Munster hurling championship final round previews
Cork and Tipperary look on course for a Munster final clash
Tipperary’s Brendan Maher and John O’Dwyer celebrate the comprehensive victory over Clare at Cusack Park which seemed to derail the Banner’s campaign. Photograph: James Crombie/Inpho
Clare v Cork, Cusack Park, 2.0
A year must seem like a long time for Clare. In last year’s championship they had two provincial scraps with Cork, as both counties were en route to the All-Ireland semi-finals; this weekend they look down and out despite having a home fixture against their rivals, on which potential progress in the championship depends.
It’s hard to know what precisely went wrong for the team apart from a simple decline in form, especially in attack where last year’s All Stars Peter Duggan and John Colon have struggled to hit the heights with any degree of consistency whereas Tony Kelly has been effectively shut down in the big matches.
Yet it’s only a couple of weeks since the arrival of Tipperary in what was flagged as ‘Fortress Cusack’ (then the only 100 per cent venue in Munster under the current format) promised a summit meeting between two top sides but Tipp drove a tank through Ennis and Clare’s morale seemed to implode.
Getting walloped again by Limerick a week later completed the demolition and now, although there is an outside chance of making the cut in Munster, few rate Clare’s chances of beating the defending Munster champions as anything other than remote.
It’s not an ideal fixture in the sense that the championship record between the counties since the famous 2013 All-Ireland final replay stands at 5-0 to Cork. Last year, buoyed by having dismantled eventual All-Ireland winners Limerick in what was still a fortress, Clare went on to take on Cork in the provincial final and fell apart in the second half.
This year, with no such confidence to draw upon, they await their fate.

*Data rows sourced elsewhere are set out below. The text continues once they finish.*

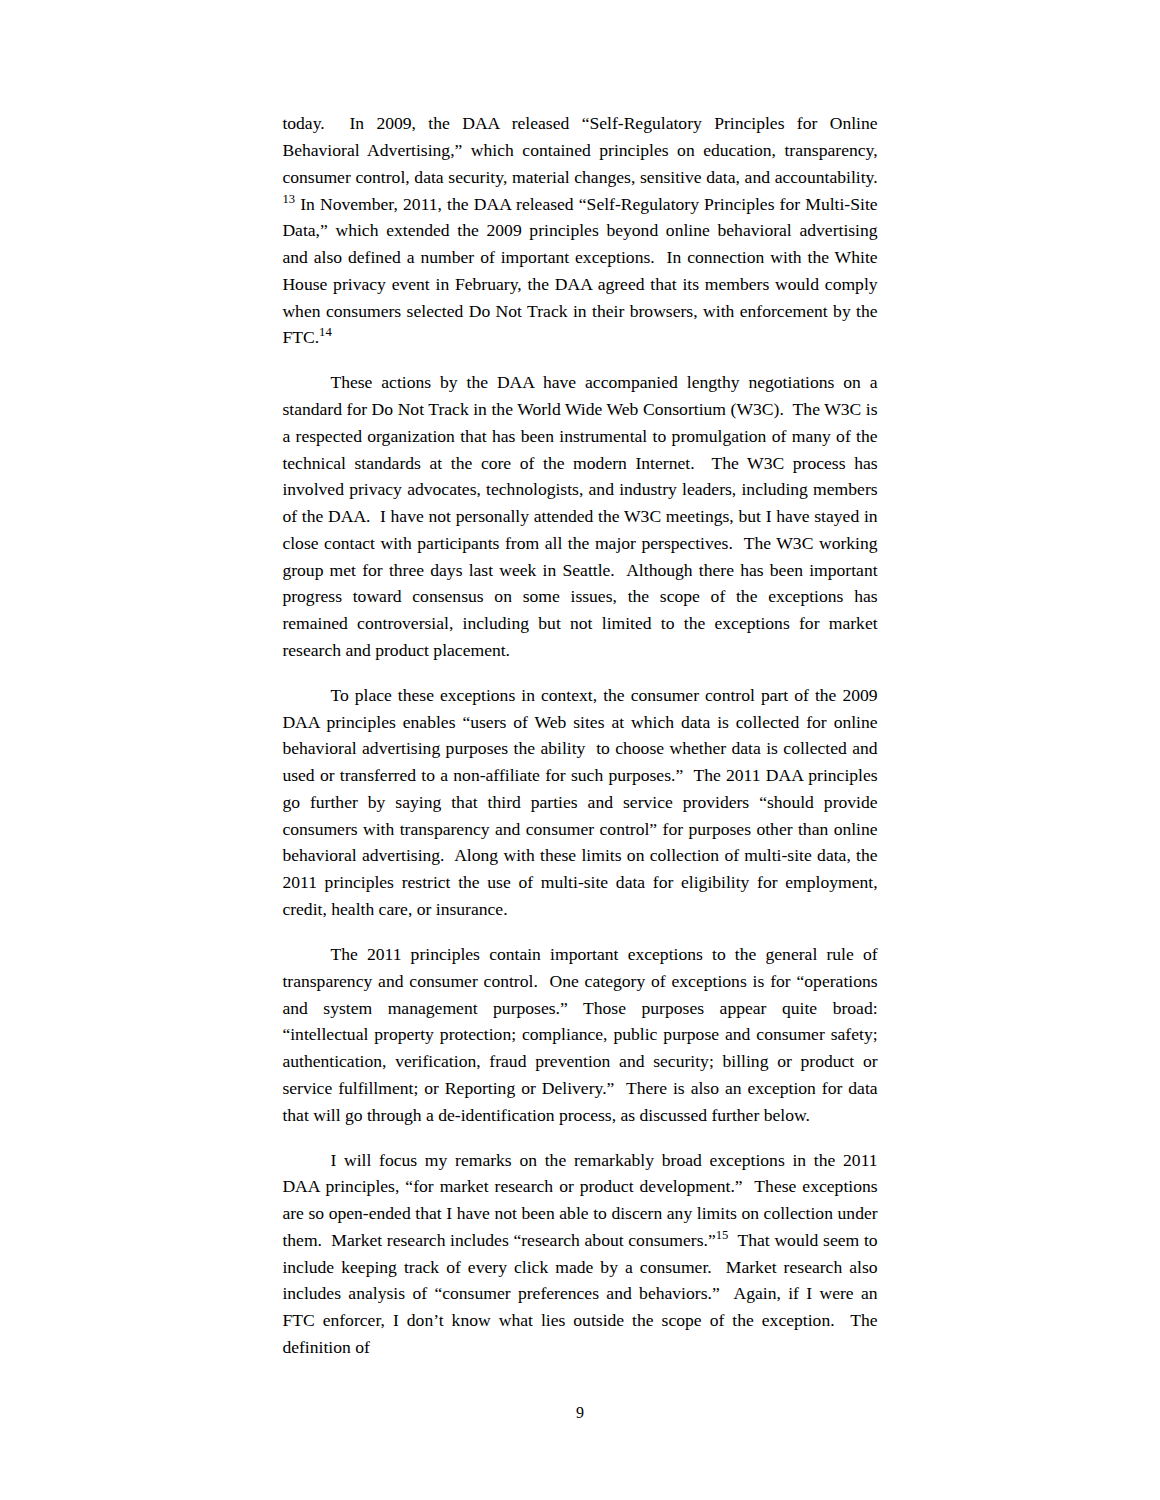today. In 2009, the DAA released “Self-Regulatory Principles for Online Behavioral Advertising,” which contained principles on education, transparency, consumer control, data security, material changes, sensitive data, and accountability. 13 In November, 2011, the DAA released “Self-Regulatory Principles for Multi-Site Data,” which extended the 2009 principles beyond online behavioral advertising and also defined a number of important exceptions. In connection with the White House privacy event in February, the DAA agreed that its members would comply when consumers selected Do Not Track in their browsers, with enforcement by the FTC.14
These actions by the DAA have accompanied lengthy negotiations on a standard for Do Not Track in the World Wide Web Consortium (W3C). The W3C is a respected organization that has been instrumental to promulgation of many of the technical standards at the core of the modern Internet. The W3C process has involved privacy advocates, technologists, and industry leaders, including members of the DAA. I have not personally attended the W3C meetings, but I have stayed in close contact with participants from all the major perspectives. The W3C working group met for three days last week in Seattle. Although there has been important progress toward consensus on some issues, the scope of the exceptions has remained controversial, including but not limited to the exceptions for market research and product placement.
To place these exceptions in context, the consumer control part of the 2009 DAA principles enables “users of Web sites at which data is collected for online behavioral advertising purposes the ability to choose whether data is collected and used or transferred to a non-affiliate for such purposes.” The 2011 DAA principles go further by saying that third parties and service providers “should provide consumers with transparency and consumer control” for purposes other than online behavioral advertising. Along with these limits on collection of multi-site data, the 2011 principles restrict the use of multi-site data for eligibility for employment, credit, health care, or insurance.
The 2011 principles contain important exceptions to the general rule of transparency and consumer control. One category of exceptions is for “operations and system management purposes.” Those purposes appear quite broad: “intellectual property protection; compliance, public purpose and consumer safety; authentication, verification, fraud prevention and security; billing or product or service fulfillment; or Reporting or Delivery.” There is also an exception for data that will go through a de-identification process, as discussed further below.
I will focus my remarks on the remarkably broad exceptions in the 2011 DAA principles, “for market research or product development.” These exceptions are so open-ended that I have not been able to discern any limits on collection under them. Market research includes “research about consumers.”15 That would seem to include keeping track of every click made by a consumer. Market research also includes analysis of “consumer preferences and behaviors.” Again, if I were an FTC enforcer, I don’t know what lies outside the scope of the exception. The definition of
9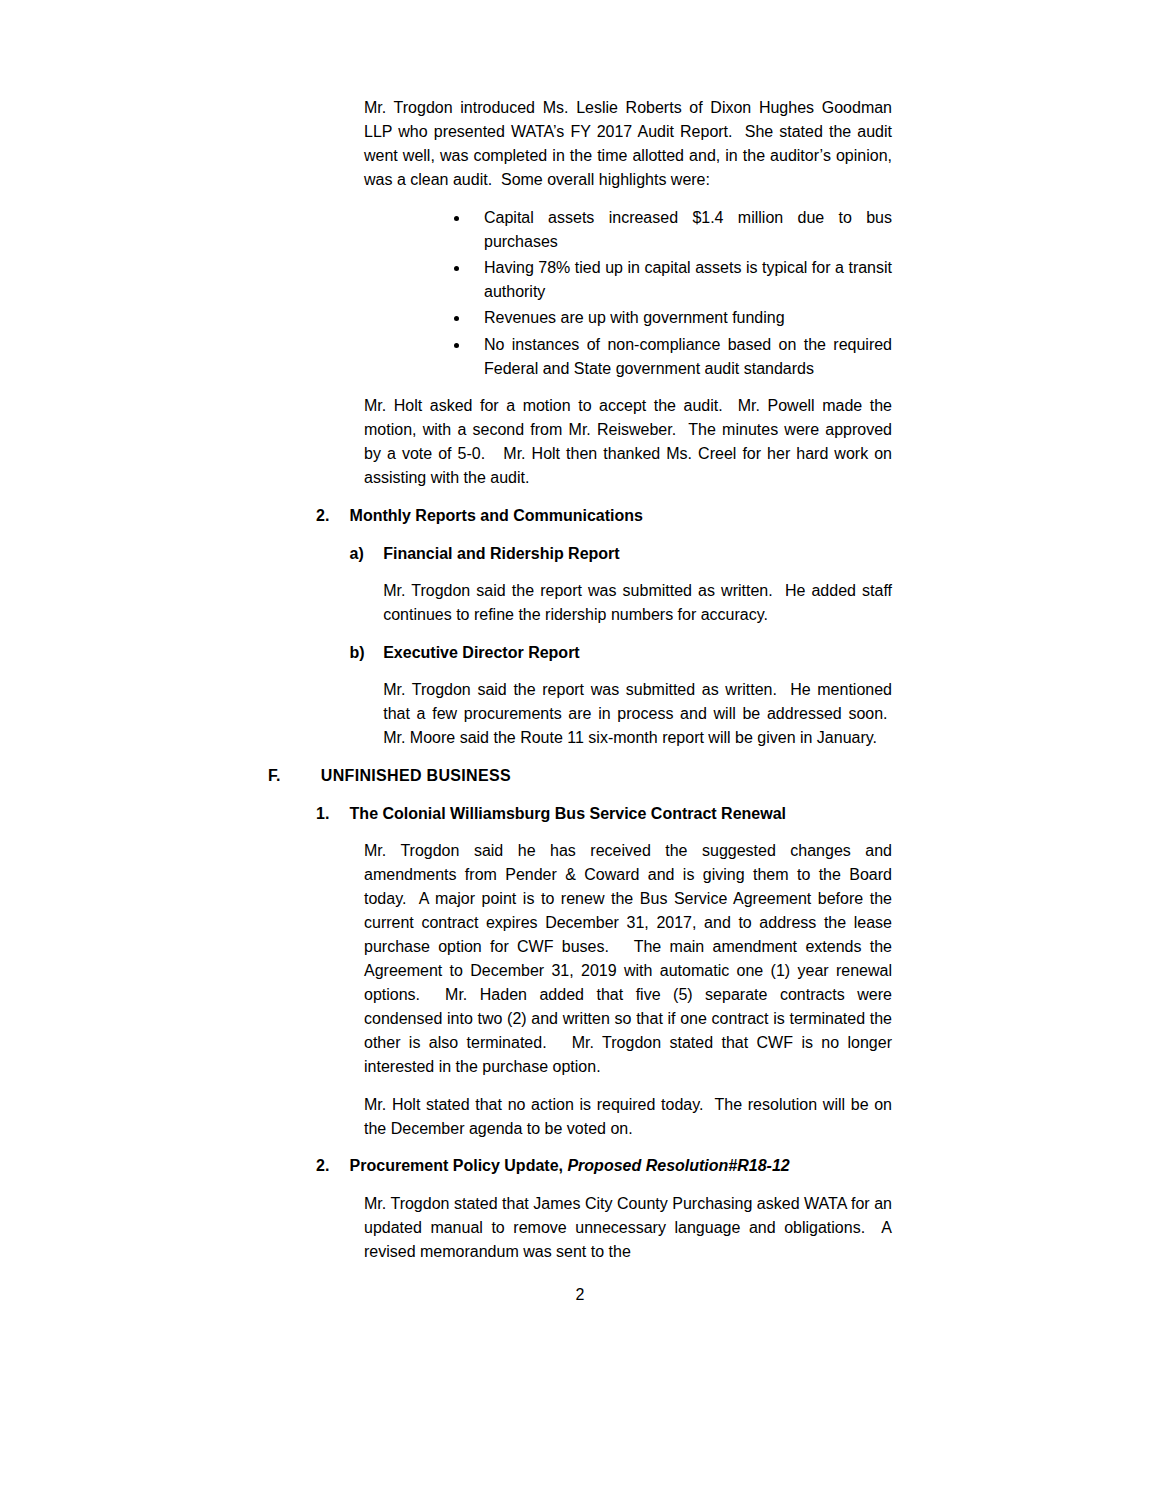Mr. Trogdon introduced Ms. Leslie Roberts of Dixon Hughes Goodman LLP who presented WATA’s FY 2017 Audit Report. She stated the audit went well, was completed in the time allotted and, in the auditor’s opinion, was a clean audit. Some overall highlights were:
Capital assets increased $1.4 million due to bus purchases
Having 78% tied up in capital assets is typical for a transit authority
Revenues are up with government funding
No instances of non-compliance based on the required Federal and State government audit standards
Mr. Holt asked for a motion to accept the audit. Mr. Powell made the motion, with a second from Mr. Reisweber. The minutes were approved by a vote of 5-0. Mr. Holt then thanked Ms. Creel for her hard work on assisting with the audit.
2.
Monthly Reports and Communications
a)
Financial and Ridership Report
Mr. Trogdon said the report was submitted as written. He added staff continues to refine the ridership numbers for accuracy.
b)
Executive Director Report
Mr. Trogdon said the report was submitted as written. He mentioned that a few procurements are in process and will be addressed soon. Mr. Moore said the Route 11 six-month report will be given in January.
F.
UNFINISHED BUSINESS
1.
The Colonial Williamsburg Bus Service Contract Renewal
Mr. Trogdon said he has received the suggested changes and amendments from Pender & Coward and is giving them to the Board today. A major point is to renew the Bus Service Agreement before the current contract expires December 31, 2017, and to address the lease purchase option for CWF buses. The main amendment extends the Agreement to December 31, 2019 with automatic one (1) year renewal options. Mr. Haden added that five (5) separate contracts were condensed into two (2) and written so that if one contract is terminated the other is also terminated. Mr. Trogdon stated that CWF is no longer interested in the purchase option.
Mr. Holt stated that no action is required today. The resolution will be on the December agenda to be voted on.
2.
Procurement Policy Update, Proposed Resolution#R18-12
Mr. Trogdon stated that James City County Purchasing asked WATA for an updated manual to remove unnecessary language and obligations. A revised memorandum was sent to the
2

Cork have been up and down but even allowing for the courtesy of Waterford’s challenge, they took their scores fluently last week and look bound to have more in the locker than their demoralised opponents.
Last meeting: 20th May, 2018 Munster round one, at Páirc Uí Chaoimh. Cork 2-23, Clare 1-21.
Just the ticket: Sideline: adult – pre-pay €20.00, match day €25.00, juveniles (U16), €5.00; Terrace: pre-pay €15.00, match day €20.00, juveniles (U16), €5.00. Concessions available.
Odds: Clare 10/3, Cork 3/10 and 10/1 the draw.
Verdict: Cork to win
Tipperary v Limerick, Semple Stadium, 2.0 (Live RTÉ)
Despite the potential to be a classic, this fixture may turn out to be undermined by the round-robin system just as to an extent, last year’s Leinster dead rubber between Galway and Dublin proved when the former, like Tipp this weekend, were already assured of a provincial final spot.
Then there is the difference in likely attitudes, influenced by last year. Tipperary endured a miserable 2018 and clearly want to amend that record so they have hit this year’s ground, sprinting. The revival under the once and future management of Liam Sheedy has featured redefined roles for someone like Noel McGrath and above all, hugely improved playing discipline.
For instance John O’Dwyer didn’t shoot the lights out against Clare when bulbs were shattering all over the place but he was controlled in his use of the ball – a simple pass rather than an indulgently speculative thrash – and focused.
Limerick have different memories of last year but have in common a provincial campaign that ended on a down note. Taking the lessons on board, John Kiely’s team simply reset and launched the blistering late summer offensive that bridged probably the most famous roll of honour gap in hurling.
Already beaten this season, Limerick have recaptured excellent form and regardless of how they actually line out, will give 100 per cent so in that sense there’ll be no throwing of the match but equally, there’ll be no panicking if it doesn’t turn out successfully, as their scoring difference means that they would have to lose by 30 while Clare surprise Cork by marginally more if they are to be shifted out of a qualifying spot.
Limerick’s power and purpose over the past two weeks make them formidable even with some player rotation but they are playing a long game whereas Tipp, in their current exuberant mood, are playing every game.
Last meeting: 21st May, 2018, Munster round one, at the LIT Gaelic Grounds, Limerick 1-23, Tipperary 2-14.
Just the ticket: pre-pay – Stand €20, Terrace €15 match day – €25, Terrace €20. Juveniles €5. Concessions available
Odds: Tipperary evens, Limerick 11/10 and 8/1 the draw.